Я тоже встал и начал рассматривать содержимое двух стеклянных шкафов. В них лежали аккуратные рукавицы, мужские сатиновые трусы, в каких играли в футбол во времена Бутусова и Селина, салфетки. В другом месте я бы, вероятно, долго думал, что бы эти вещи могли значить, но в кабинете главврача психдиспансера они явно демонстрировали достижения больных. Рукавицы в особенности были хороши. Может, и я научусь шить такие…

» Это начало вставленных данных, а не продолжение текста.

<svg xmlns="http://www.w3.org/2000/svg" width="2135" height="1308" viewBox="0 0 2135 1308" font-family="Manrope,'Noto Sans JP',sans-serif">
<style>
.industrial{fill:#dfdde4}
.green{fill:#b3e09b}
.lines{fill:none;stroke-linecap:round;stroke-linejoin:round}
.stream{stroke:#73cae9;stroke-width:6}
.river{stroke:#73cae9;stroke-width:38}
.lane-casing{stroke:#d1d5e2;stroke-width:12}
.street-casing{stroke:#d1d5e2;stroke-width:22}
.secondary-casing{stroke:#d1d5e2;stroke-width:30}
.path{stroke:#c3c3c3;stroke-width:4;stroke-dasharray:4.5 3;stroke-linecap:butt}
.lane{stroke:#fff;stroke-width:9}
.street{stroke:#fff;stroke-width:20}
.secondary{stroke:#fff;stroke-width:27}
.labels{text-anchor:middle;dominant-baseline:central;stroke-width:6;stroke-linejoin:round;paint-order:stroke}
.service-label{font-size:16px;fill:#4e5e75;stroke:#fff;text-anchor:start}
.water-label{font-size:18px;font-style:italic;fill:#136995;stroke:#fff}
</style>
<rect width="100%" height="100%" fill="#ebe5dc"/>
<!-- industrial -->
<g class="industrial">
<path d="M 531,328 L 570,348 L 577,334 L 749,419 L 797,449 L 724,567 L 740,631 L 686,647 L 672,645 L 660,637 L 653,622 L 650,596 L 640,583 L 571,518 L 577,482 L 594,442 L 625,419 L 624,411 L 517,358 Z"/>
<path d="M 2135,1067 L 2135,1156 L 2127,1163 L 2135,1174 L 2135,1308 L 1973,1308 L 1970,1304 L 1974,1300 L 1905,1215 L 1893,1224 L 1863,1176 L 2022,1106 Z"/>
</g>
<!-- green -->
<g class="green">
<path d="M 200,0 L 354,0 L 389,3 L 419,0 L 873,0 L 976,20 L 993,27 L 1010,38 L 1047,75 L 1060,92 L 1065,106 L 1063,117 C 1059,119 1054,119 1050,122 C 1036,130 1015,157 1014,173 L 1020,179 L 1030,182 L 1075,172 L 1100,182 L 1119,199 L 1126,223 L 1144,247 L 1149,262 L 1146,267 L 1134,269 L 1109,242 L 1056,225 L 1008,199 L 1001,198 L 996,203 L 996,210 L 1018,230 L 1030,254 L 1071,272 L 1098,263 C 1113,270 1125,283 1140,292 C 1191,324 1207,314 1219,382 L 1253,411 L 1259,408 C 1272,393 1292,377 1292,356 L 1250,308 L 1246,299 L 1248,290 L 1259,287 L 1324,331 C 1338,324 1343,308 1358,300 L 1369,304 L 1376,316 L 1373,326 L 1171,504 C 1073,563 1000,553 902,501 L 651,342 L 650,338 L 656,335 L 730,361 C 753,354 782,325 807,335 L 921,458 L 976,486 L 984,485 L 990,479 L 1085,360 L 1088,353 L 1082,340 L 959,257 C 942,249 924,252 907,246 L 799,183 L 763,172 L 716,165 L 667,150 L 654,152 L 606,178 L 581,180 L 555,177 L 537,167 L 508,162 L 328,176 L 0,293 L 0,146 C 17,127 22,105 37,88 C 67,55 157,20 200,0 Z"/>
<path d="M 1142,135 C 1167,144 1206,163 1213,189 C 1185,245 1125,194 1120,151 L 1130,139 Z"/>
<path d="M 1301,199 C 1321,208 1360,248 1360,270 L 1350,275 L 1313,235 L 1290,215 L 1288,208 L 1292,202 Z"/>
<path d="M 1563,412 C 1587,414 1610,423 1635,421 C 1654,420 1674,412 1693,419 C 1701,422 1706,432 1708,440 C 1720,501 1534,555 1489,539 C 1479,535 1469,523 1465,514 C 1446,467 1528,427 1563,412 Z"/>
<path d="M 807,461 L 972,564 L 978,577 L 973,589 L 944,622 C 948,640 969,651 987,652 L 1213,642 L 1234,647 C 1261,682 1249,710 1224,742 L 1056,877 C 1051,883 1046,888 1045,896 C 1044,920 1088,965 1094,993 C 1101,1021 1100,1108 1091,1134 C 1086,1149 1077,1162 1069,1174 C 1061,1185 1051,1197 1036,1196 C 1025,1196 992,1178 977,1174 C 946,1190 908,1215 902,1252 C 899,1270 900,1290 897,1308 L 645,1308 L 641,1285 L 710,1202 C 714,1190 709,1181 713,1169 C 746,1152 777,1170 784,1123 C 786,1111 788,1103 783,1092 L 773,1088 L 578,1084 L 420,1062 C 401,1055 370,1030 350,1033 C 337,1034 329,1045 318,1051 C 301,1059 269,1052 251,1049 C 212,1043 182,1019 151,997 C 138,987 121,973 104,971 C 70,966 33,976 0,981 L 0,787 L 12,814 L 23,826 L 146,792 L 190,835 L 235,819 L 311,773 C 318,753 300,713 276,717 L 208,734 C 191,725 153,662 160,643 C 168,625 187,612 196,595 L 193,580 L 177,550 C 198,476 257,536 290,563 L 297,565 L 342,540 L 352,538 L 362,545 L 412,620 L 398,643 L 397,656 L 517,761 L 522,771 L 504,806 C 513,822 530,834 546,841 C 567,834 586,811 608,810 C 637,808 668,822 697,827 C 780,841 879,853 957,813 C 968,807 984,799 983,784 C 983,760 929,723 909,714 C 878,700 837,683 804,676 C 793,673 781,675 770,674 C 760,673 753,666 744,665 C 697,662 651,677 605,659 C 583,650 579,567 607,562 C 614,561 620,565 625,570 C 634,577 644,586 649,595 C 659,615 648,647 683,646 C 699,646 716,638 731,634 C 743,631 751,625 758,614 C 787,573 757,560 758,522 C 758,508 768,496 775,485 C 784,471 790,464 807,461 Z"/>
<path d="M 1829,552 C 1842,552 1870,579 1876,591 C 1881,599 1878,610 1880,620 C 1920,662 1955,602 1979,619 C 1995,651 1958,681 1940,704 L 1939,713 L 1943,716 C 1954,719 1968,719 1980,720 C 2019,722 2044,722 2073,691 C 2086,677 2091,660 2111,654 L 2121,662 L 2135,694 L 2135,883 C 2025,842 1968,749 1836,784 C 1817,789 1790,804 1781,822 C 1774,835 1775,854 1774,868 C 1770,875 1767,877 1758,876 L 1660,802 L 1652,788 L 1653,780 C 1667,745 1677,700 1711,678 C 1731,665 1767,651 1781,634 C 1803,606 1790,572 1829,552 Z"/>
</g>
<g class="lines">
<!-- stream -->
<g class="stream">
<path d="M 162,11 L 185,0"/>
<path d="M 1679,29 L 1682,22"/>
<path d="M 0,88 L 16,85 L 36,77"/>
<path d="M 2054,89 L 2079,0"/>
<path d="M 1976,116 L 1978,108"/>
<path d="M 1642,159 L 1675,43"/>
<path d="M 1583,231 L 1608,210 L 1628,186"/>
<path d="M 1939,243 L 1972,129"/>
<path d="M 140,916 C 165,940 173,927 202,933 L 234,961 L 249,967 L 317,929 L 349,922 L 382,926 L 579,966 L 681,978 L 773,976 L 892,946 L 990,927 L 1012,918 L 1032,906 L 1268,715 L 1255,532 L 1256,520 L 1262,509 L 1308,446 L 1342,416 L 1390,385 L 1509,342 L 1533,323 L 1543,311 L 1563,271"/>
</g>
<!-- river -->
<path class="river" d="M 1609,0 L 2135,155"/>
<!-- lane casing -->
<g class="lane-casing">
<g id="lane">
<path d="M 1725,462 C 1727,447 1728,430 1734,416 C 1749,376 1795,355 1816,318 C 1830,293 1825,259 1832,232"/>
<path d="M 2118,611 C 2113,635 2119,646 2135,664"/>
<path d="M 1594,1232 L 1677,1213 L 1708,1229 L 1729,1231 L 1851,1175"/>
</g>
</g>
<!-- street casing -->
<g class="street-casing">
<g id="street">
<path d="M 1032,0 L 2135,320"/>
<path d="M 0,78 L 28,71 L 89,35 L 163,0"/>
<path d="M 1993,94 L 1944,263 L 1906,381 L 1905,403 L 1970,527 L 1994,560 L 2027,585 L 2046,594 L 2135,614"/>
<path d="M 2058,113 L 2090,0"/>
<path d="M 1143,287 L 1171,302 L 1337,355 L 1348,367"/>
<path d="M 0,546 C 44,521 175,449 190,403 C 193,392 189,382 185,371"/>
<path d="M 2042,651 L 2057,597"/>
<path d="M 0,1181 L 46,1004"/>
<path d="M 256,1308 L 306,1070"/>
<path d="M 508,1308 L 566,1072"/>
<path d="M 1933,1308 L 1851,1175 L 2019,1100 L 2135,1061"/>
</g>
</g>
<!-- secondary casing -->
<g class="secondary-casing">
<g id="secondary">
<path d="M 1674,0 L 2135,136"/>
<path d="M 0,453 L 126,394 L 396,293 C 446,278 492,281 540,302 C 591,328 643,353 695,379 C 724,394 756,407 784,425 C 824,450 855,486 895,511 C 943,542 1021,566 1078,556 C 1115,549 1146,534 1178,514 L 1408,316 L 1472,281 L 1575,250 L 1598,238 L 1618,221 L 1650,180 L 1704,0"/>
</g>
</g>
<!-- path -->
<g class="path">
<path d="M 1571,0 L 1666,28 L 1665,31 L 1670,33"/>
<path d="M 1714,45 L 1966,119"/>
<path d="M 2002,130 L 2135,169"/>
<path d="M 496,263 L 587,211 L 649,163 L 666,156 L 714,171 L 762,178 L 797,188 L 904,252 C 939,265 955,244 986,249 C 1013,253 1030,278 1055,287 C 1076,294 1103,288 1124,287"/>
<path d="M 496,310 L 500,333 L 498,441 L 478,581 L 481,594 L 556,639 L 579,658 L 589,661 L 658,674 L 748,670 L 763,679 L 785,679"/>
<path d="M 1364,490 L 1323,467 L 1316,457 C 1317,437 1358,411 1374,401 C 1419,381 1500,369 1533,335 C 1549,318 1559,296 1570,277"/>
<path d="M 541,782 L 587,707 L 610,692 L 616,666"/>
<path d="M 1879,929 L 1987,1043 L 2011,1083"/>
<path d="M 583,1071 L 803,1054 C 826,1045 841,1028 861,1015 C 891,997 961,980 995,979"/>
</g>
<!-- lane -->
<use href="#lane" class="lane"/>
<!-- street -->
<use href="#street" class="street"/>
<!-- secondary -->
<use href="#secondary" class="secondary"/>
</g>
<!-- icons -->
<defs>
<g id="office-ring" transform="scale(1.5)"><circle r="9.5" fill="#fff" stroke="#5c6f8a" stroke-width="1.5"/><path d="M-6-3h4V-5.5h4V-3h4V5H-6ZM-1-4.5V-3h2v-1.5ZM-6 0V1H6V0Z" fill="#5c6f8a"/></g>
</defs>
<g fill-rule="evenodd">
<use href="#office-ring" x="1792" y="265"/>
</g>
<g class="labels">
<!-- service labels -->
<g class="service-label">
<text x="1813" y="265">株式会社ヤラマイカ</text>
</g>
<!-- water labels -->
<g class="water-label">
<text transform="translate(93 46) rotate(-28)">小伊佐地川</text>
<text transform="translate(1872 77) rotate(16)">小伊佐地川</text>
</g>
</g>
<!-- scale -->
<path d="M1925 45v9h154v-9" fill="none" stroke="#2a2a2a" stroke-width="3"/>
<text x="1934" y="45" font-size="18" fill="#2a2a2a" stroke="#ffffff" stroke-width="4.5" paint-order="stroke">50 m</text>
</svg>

— Простите, — сказала Екатерина Тарасовна, входя в кабинет. — Голова просто кругом идет. Не одно, так другое. В подвале труба лопнула, два врача больны, хорошо, хоть с третьим не подтвердилось…

— Что не подтвердилось?

— Понимаете, дважды на одной неделе его видели на улице, когда он шел под руку с нашими больными женского пола.

— Это нельзя?

— Что вы, что вы! — испуганно замахала руками Екатерина Тарасовна. — Это категорически запрещено. Использование служебного положения. Мне рассказали, у меня сердце упало. Особенно одна из них, необыкновенно интересная девушка, красавица, умненькая… Я вызвала врача к себе, заперла дверь и говорю: «Яков Григорьевич, этого я от вас не ожидала. Вы прекрасный врач, у вас изумительная жена…» Он посмотрел на меня безумными глазами, и спросил: «Ну и что? Разве это нельзя совмещать?» Я устаю ужасно, нервы на пределе, сын спутался с какой-то проходимкой без московской прописки, а здесь сидит тридцатипятилетний человек и пытается неуклюже шутить. «Не острите! — завизжала я. — Я категорически требую, чтобы вы это немедленно прекратили!» — «Что именно? — спрашивает он меня. — Быть прекрасным врачом или иметь изумительную жену?» Я почувствовала, что вот-вот заплачу или тресну его по голове чернильным прибором. «Яков Григорьевич, вы шли под руку с…» И тут он начал смеяться. Какой-то неукротимый смех. Смеется, а на глазах слезы. «Я провожал их в метро, — наконец выдавил он из себя. — Они боятся. Типичная клаустрофобия». Мне стало нестерпимо стыдно. «И вы… — пробормотала я, — вы по своей инициативе тащились с ними в метро, провожали до дому?» Боже, как мы подозрительны друг к другу! Перебирая побудительные мотивы того или иного поступка, мы сразу автоматически отбрасываем благородные объяснения. — Екатерина Тарасовна еще раз громко вздохнула, снова сняла очки и помассировала веки. — Простите за жалобы. Теперь рассказывайте вы.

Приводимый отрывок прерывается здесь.